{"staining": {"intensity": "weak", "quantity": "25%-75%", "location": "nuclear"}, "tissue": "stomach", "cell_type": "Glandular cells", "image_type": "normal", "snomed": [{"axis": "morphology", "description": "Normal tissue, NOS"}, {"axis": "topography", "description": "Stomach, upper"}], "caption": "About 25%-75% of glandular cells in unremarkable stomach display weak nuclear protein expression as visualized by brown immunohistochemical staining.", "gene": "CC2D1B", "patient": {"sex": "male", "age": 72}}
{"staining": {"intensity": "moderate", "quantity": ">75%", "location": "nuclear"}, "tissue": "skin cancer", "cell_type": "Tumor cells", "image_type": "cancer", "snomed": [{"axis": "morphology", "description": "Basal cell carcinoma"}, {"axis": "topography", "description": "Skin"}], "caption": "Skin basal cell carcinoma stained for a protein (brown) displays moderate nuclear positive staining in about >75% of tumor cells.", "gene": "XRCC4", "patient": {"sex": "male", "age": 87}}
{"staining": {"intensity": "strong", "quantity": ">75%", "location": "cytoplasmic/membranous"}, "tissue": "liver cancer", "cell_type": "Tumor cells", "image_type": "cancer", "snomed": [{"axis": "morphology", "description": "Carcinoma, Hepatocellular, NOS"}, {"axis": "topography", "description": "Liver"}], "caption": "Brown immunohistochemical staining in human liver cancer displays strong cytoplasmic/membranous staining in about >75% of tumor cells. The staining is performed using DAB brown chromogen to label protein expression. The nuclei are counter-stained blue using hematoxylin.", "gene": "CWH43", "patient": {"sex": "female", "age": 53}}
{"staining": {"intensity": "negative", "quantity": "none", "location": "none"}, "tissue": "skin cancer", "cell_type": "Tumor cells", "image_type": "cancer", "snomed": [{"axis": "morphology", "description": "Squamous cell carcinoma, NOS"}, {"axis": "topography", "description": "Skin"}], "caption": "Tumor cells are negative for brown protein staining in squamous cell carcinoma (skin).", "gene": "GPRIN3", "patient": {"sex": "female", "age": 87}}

## YOUR TASK
Quote the data in full, keeping each word unchanged.

## TASK RESULT
{"staining": {"intensity": "weak", "quantity": "25%-75%", "location": "nuclear"}, "tissue": "stomach", "cell_type": "Glandular cells", "image_type": "normal", "snomed": [{"axis": "morphology", "description": "Normal tissue, NOS"}, {"axis": "topography", "description": "Stomach, upper"}], "caption": "About 25%-75% of glandular cells in unremarkable stomach display weak nuclear protein expression as visualized by brown immunohistochemical staining.", "gene": "CC2D1B", "patient": {"sex": "male", "age": 72}}
{"staining": {"intensity": "moderate", "quantity": ">75%", "location": "nuclear"}, "tissue": "skin cancer", "cell_type": "Tumor cells", "image_type": "cancer", "snomed": [{"axis": "morphology", "description": "Basal cell carcinoma"}, {"axis": "topography", "description": "Skin"}], "caption": "Skin basal cell carcinoma stained for a protein (brown) displays moderate nuclear positive staining in about >75% of tumor cells.", "gene": "XRCC4", "patient": {"sex": "male", "age": 87}}
{"staining": {"intensity": "strong", "quantity": ">75%", "location": "cytoplasmic/membranous"}, "tissue": "liver cancer", "cell_type": "Tumor cells", "image_type": "cancer", "snomed": [{"axis": "morphology", "description": "Carcinoma, Hepatocellular, NOS"}, {"axis": "topography", "description": "Liver"}], "caption": "Brown immunohistochemical staining in human liver cancer displays strong cytoplasmic/membranous staining in about >75% of tumor cells. The staining is performed using DAB brown chromogen to label protein expression. The nuclei are counter-stained blue using hematoxylin.", "gene": "CWH43", "patient": {"sex": "female", "age": 53}}
{"staining": {"intensity": "negative", "quantity": "none", "location": "none"}, "tissue": "skin cancer", "cell_type": "Tumor cells", "image_type": "cancer", "snomed": [{"axis": "morphology", "description": "Squamous cell carcinoma, NOS"}, {"axis": "topography", "description": "Skin"}], "caption": "Tumor cells are negative for brown protein staining in squamous cell carcinoma (skin).", "gene": "GPRIN3", "patient": {"sex": "female", "age": 87}}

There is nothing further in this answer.